One way is to look at gratitude itself as a way of improving your life. Robert Emmons, a psychology professor at UC Davis, believes we can all learn how to do it better: “Gratitude is a sustainable approach to life that can be freely chosen for oneself. It is choosing to focus on blessings rather than burdens, gifts rather than curses, and people report that it transforms their lives.”

Another approach is to live with both ideas simultaneously: “Things can be worse” and “Things can be better.” One makes you feel better about your lot; the other motivates you to improve it. They’re like two children: Why pick between them? Say thank you a hundred times a day, and, in between, work hard to make things better.

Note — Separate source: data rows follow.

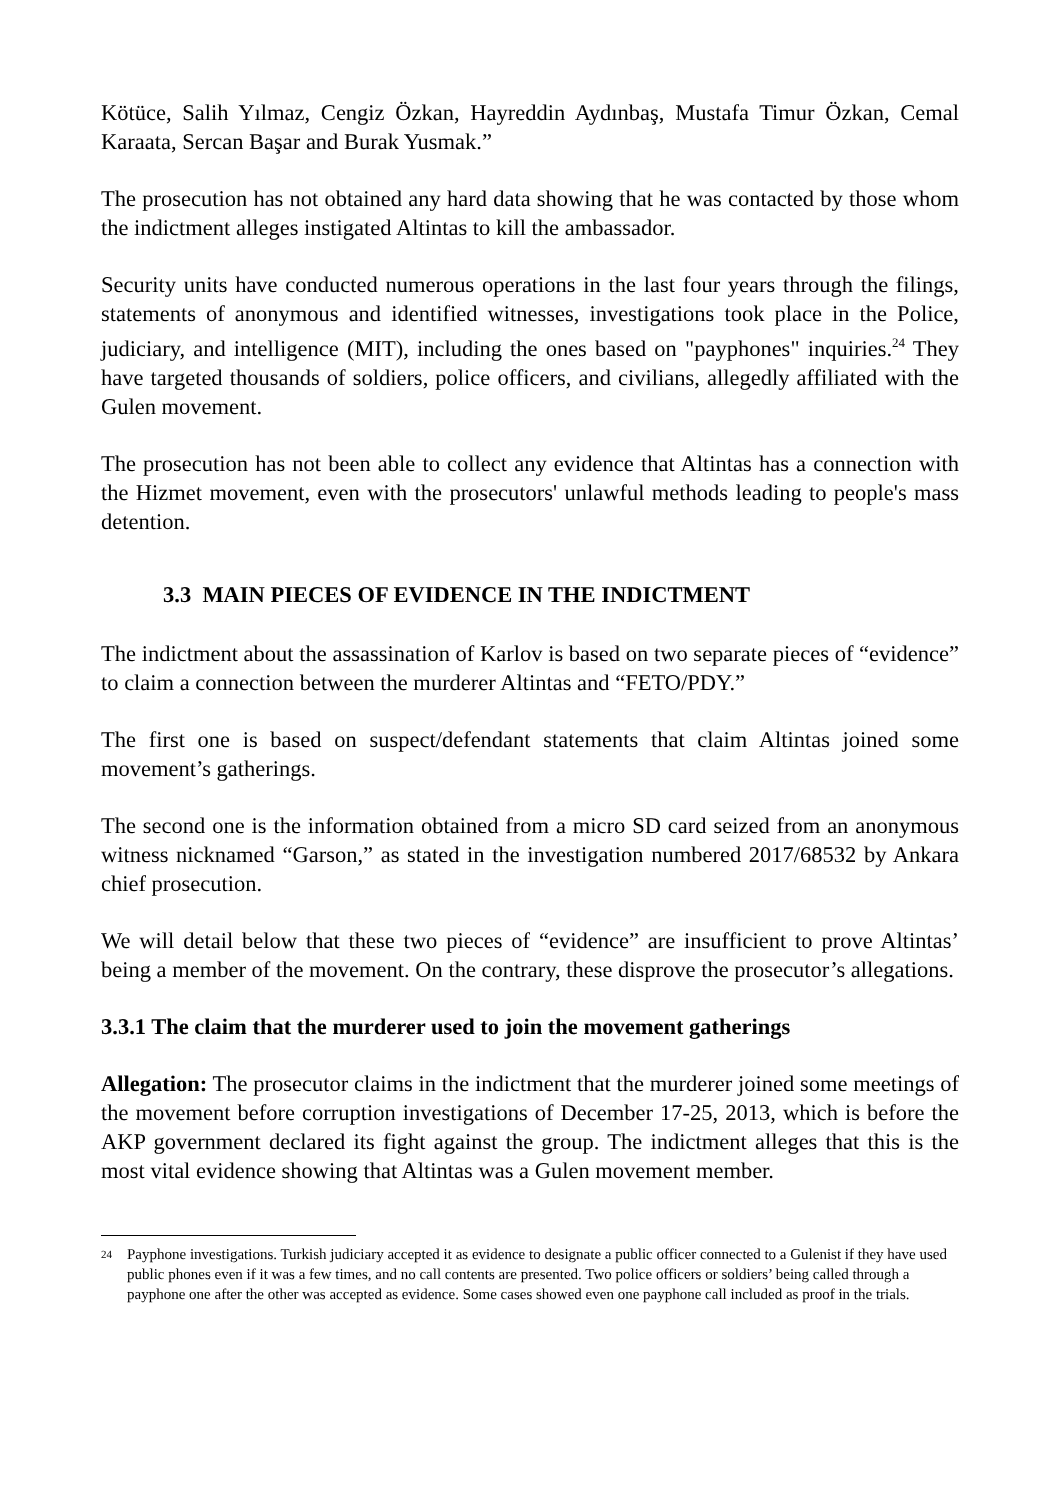Kötüce, Salih Yılmaz, Cengiz Özkan, Hayreddin Aydınbaş, Mustafa Timur Özkan, Cemal Karaata, Sercan Başar and Burak Yusmak.”
The prosecution has not obtained any hard data showing that he was contacted by those whom the indictment alleges instigated Altintas to kill the ambassador.
Security units have conducted numerous operations in the last four years through the filings, statements of anonymous and identified witnesses, investigations took place in the Police, judiciary, and intelligence (MIT), including the ones based on "payphones" inquiries.<sup>24</sup> They have targeted thousands of soldiers, police officers, and civilians, allegedly affiliated with the Gulen movement.
The prosecution has not been able to collect any evidence that Altintas has a connection with the Hizmet movement, even with the prosecutors' unlawful methods leading to people's mass detention.
3.3 MAIN PIECES OF EVIDENCE IN THE INDICTMENT
The indictment about the assassination of Karlov is based on two separate pieces of “evidence” to claim a connection between the murderer Altintas and “FETO/PDY.”
The first one is based on suspect/defendant statements that claim Altintas joined some movement’s gatherings.
The second one is the information obtained from a micro SD card seized from an anonymous witness nicknamed “Garson,” as stated in the investigation numbered 2017/68532 by Ankara chief prosecution.
We will detail below that these two pieces of “evidence” are insufficient to prove Altintas’ being a member of the movement. On the contrary, these disprove the prosecutor’s allegations.
3.3.1 The claim that the murderer used to join the movement gatherings
Allegation: The prosecutor claims in the indictment that the murderer joined some meetings of the movement before corruption investigations of December 17-25, 2013, which is before the AKP government declared its fight against the group. The indictment alleges that this is the most vital evidence showing that Altintas was a Gulen movement member.
<sup>24</sup> Payphone investigations. Turkish judiciary accepted it as evidence to designate a public officer connected to a Gulenist if they have used public phones even if it was a few times, and no call contents are presented. Two police officers or soldiers’ being called through a payphone one after the other was accepted as evidence. Some cases showed even one payphone call included as proof in the trials.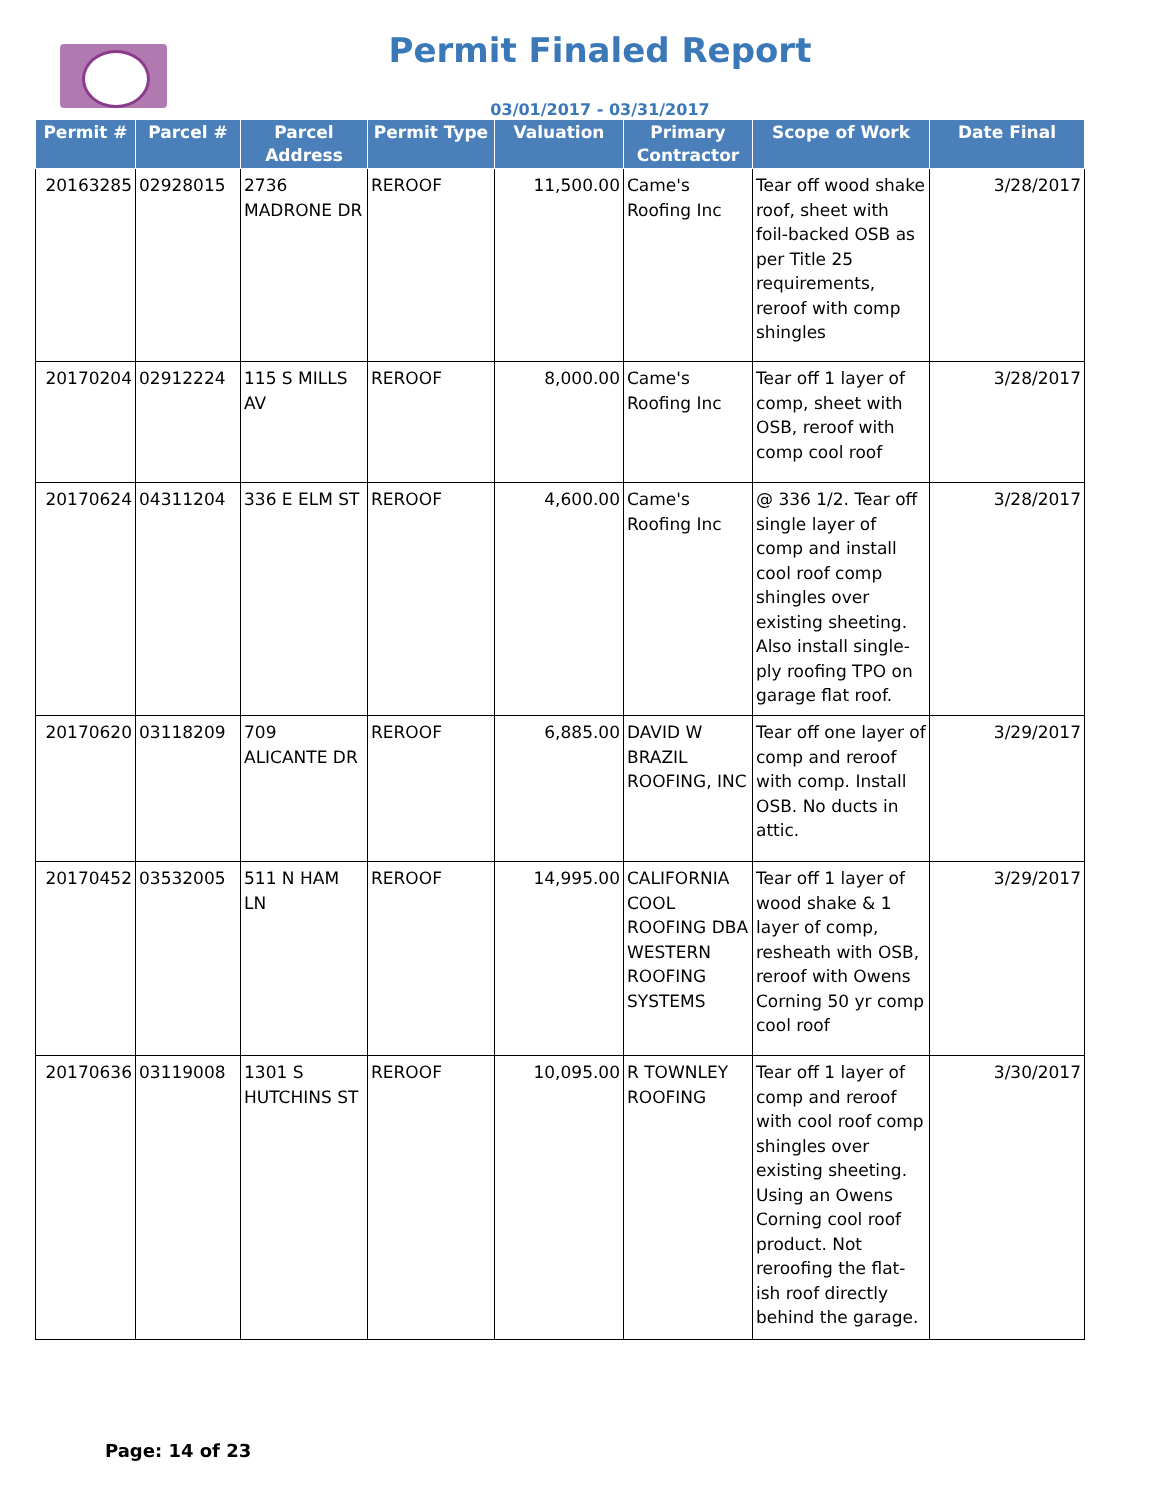Permit Finaled Report
03/01/2017 - 03/31/2017
| Permit # | Parcel # | Parcel Address | Permit Type | Valuation | Primary Contractor | Scope of Work | Date Final |
| --- | --- | --- | --- | --- | --- | --- | --- |
| 20163285 | 02928015 | 2736 MADRONE DR | REROOF | 11,500.00 | Came's Roofing Inc | Tear off wood shake roof, sheet with foil-backed OSB as per Title 25 requirements, reroof with comp shingles | 3/28/2017 |
| 20170204 | 02912224 | 115 S MILLS AV | REROOF | 8,000.00 | Came's Roofing Inc | Tear off 1 layer of comp, sheet with OSB, reroof with comp cool roof | 3/28/2017 |
| 20170624 | 04311204 | 336 E ELM ST | REROOF | 4,600.00 | Came's Roofing Inc | @ 336 1/2. Tear off single layer of comp and install cool roof comp shingles over existing sheeting. Also install single-ply roofing TPO on garage flat roof. | 3/28/2017 |
| 20170620 | 03118209 | 709 ALICANTE DR | REROOF | 6,885.00 | DAVID W BRAZIL ROOFING, INC | Tear off one layer of comp and reroof with comp. Install OSB. No ducts in attic. | 3/29/2017 |
| 20170452 | 03532005 | 511 N HAM LN | REROOF | 14,995.00 | CALIFORNIA COOL ROOFING DBA WESTERN ROOFING SYSTEMS | Tear off 1 layer of wood shake & 1 layer of comp, resheath with OSB, reroof with Owens Corning 50 yr comp cool roof | 3/29/2017 |
| 20170636 | 03119008 | 1301 S HUTCHINS ST | REROOF | 10,095.00 | R TOWNLEY ROOFING | Tear off 1 layer of comp and reroof with cool roof comp shingles over existing sheeting. Using an Owens Corning cool roof product. Not reroofing the flat-ish roof directly behind the garage. | 3/30/2017 |
Page: 14 of 23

Maybe that’s the ultimate Jewish ideal: to be able to hold competing ideals in tension and not settle for one or the other. To be grateful, yet never satisfied. To be humble, yet bold enough to do big things. To be open to new ideas, yet know one’s boundaries. To be compassionate, yet firm. To be loving, yet speak hard truths. To be a giver, yet know how to receive. To embrace pleasure, yet seek meaning.

That’s what I plan to be thankful for this Thanksgiving: being born into a tradition that understands life is full of competing ideals and difficult choices, and one that also gives us the wisdom to help us pull off that daily balancing act.

Happy Thanksgiving — and Shabbat shalom.